## Excerpted text
%%
Could Smoking Stop You From Getting Coronavirus?
COVID-19, as we know it, is a virus that predominately infects our respiratory system
As countries continue to battle against the spread of coronavirus by adjusting to new norms in society, scientists are continuously carrying out research to test what risk factors might put people at higher (or lower) risk of contracting the virus.
COVID-19, as we know it, is a virus that predominately infects our respiratory system. As of now, there isn’t a specific treatment or vaccine to target this disease, however, numerous ongoing clinical trials are being carried out with hope to find a “cure”.
Cigarette smoking is a known major health issue that causes detrimental effects to your lungs, such as coughs, wheezing, asthma, pneumonia, and lung cancer.
A study in China indicated smoking as a predisposing factor for virus contraction as it has shown to increase severity and mortality of the disease.
In a recent publication, researchers have predicted that smokers are more vulnerable to catching the virus than those that don’t smoke.
This is because nicotine directly impacts the ACE-2 receptor, identified as receptor cell for COVID-19. Exposure to nicotine was found to increase ACE-2 expression in the lungs. In other words, smokers susceptibility of catching COVID-19 is increased due to mutations in lung cells.
In contrary to this, a group of scientists in France suggested the possibility that nicotine has prevented smokers from catching the virus. The study tested a total of 343 outpatients and inpatients, with a median age of 65 years old.
“Our cross sectional study reports for the first time a decreased prevalence of daily current smokers in both COVID-19 outpatients and inpatients, as compared to the general population,” the authors wrote. According to their hypothesis, the virus modulates nicotine receptor cells.
Nicotine may act as a barricade as it competes against the virus to bind to nicotinic receptors, therefore prevent it spreading in the body.
Despite these findings, we need to be cautious with how we interpret these results. It is important to keep in mind that smoking increases the risk of mortality as it kills 50% of individuals that take up smoking.
%%
## Extracted data
%%
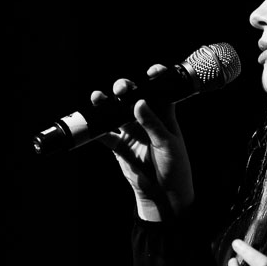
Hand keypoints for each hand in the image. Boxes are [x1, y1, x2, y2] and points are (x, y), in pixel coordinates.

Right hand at [97, 64, 194, 220]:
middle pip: (133, 98)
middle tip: (121, 89)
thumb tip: (139, 103)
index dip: (156, 78)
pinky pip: (106, 135)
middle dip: (126, 89)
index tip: (152, 71)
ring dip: (107, 105)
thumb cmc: (175, 167)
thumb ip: (152, 124)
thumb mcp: (167, 144)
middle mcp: (146, 120)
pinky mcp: (120, 146)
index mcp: (164, 115)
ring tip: (98, 97)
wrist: (165, 194)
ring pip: (116, 113)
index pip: (160, 92)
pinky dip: (98, 129)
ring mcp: (132, 132)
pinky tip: (92, 122)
%%
## Requirement
Reproduce word for word the passage of the article on smoking and coronavirus from "Nicotine may act" to "take up smoking.". The data above are separate material, apart from the article on smoking and coronavirus.

## Reply
Nicotine may act as a barricade as it competes against the virus to bind to nicotinic receptors, therefore prevent it spreading in the body.
Despite these findings, we need to be cautious with how we interpret these results. It is important to keep in mind that smoking increases the risk of mortality as it kills 50% of individuals that take up smoking.